Among those listening was Nicole Scott, 22, the woman who had suffered the seizure. She is not about to let the episode interfere with her participation in the project.

Her excitement about the project probably triggered the seizure, Ms. Scott says. "If I'd a calmed down, I would have been all right."

As a girl, Ms. Scott liked to draw cards and cartoons and write poetry. For her, the mural is one more good thing in a life that is getting better.

"I am starting to get myself together," she says.

Ms. Prugh has been a big help, Ms. Scott says. "She's like a person my age. She's somebody I can talk to I [paint] next to her so I don't hurt myself."

Karen Ranlion, 36, is also grateful to be on the mural crew.

"It's uplifting," she says. "I'm a part of something productive again. In the years to come, I can bring my children and show them what's possible when you are living correctly."

Originally, the mural was supposed to go up at Cathedral and Centre streets, but it did not fit historic district specifications. That's just as well, Ms. Prugh says. The mural should be close to My Sister's Place.

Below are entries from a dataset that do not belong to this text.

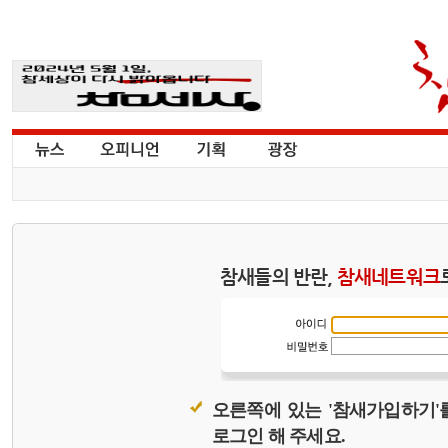
참새들의 반란,
참새네트워크
오른쪽에 있는 '참새가입하기'
로그인 해 주세요.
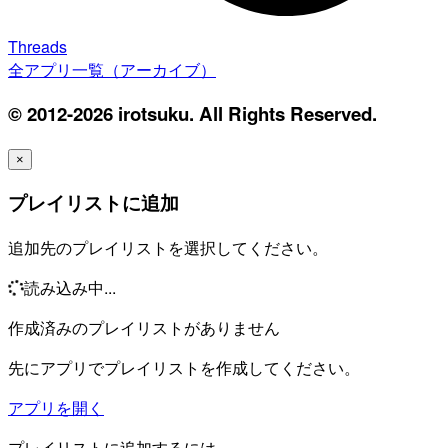
Threads
全アプリ一覧（アーカイブ）
© 2012-2026 irotsuku. All Rights Reserved.
×
プレイリストに追加
追加先のプレイリストを選択してください。
読み込み中...
作成済みのプレイリストがありません
先にアプリでプレイリストを作成してください。
アプリを開く
プレイリストに追加するには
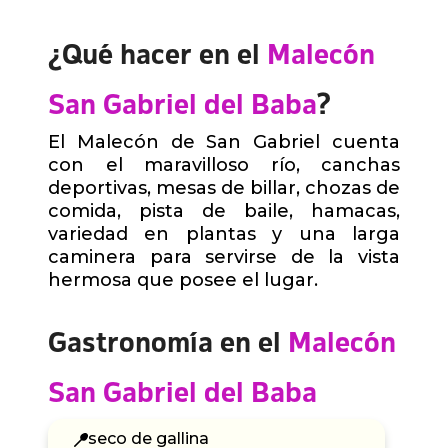
¿Qué hacer en el
Malecón
San Gabriel del Baba
?
El Malecón de San Gabriel cuenta
con el maravilloso río, canchas
deportivas, mesas de billar, chozas de
comida, pista de baile, hamacas,
variedad en plantas y una larga
caminera para servirse de la vista
hermosa que posee el lugar.
Gastronomía en el
Malecón
San Gabriel del Baba
seco de gallina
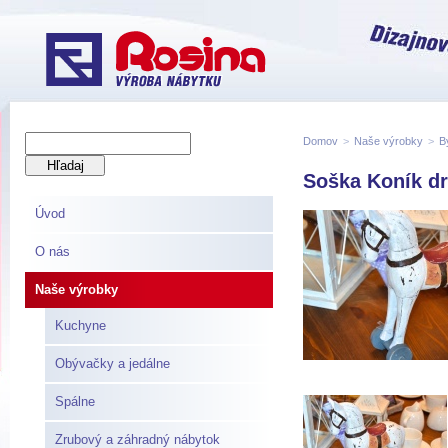
Domov
>
Naše výrobky
>
B
Soška Koník dr
Úvod
O nás
Naše výrobky
Kuchyne
Obývačky a jedálne
Spálne
Zrubový a záhradný nábytok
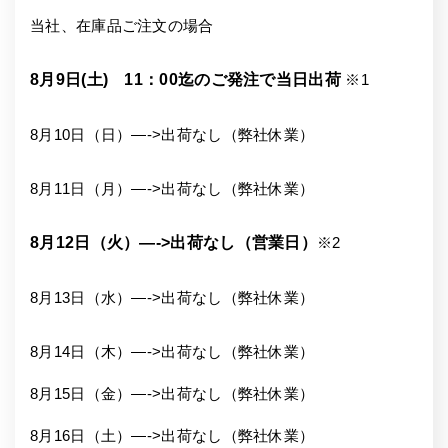
当社、在庫品ご注文の場合
8月9日(土) 11：00迄のご発注で当日出荷
※1
8月10日（日）—->出荷なし（弊社休業）
8月11日（月）—->出荷なし（弊社休業）
8月12日（火）—->出荷なし（営業日）
※2
8月13日（水）—->出荷なし（弊社休業）
8月14日（木）—->出荷なし（弊社休業）
8月15日（金）—->出荷なし（弊社休業）
8月16日（土）—->出荷なし（弊社休業）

"This mural is theirs," she says.

Subject to weather conditions, the mural is expected to be completed by the end of this week. And then, it will bear the names of the women who created it as well as a long list of benefactors, which includes the Maryland State Arts Council, the Mayor's Advisory Committee on Art and Culture, Baltimore Mental Health Systems, the Kriley Foundation, Walters Art Gallery, Associated Catholic Charities, Metro Properties, Matacho Construction, My Sister's Place and Ms. Ferguson's first cousin, "Tonight Show" host Jay Leno.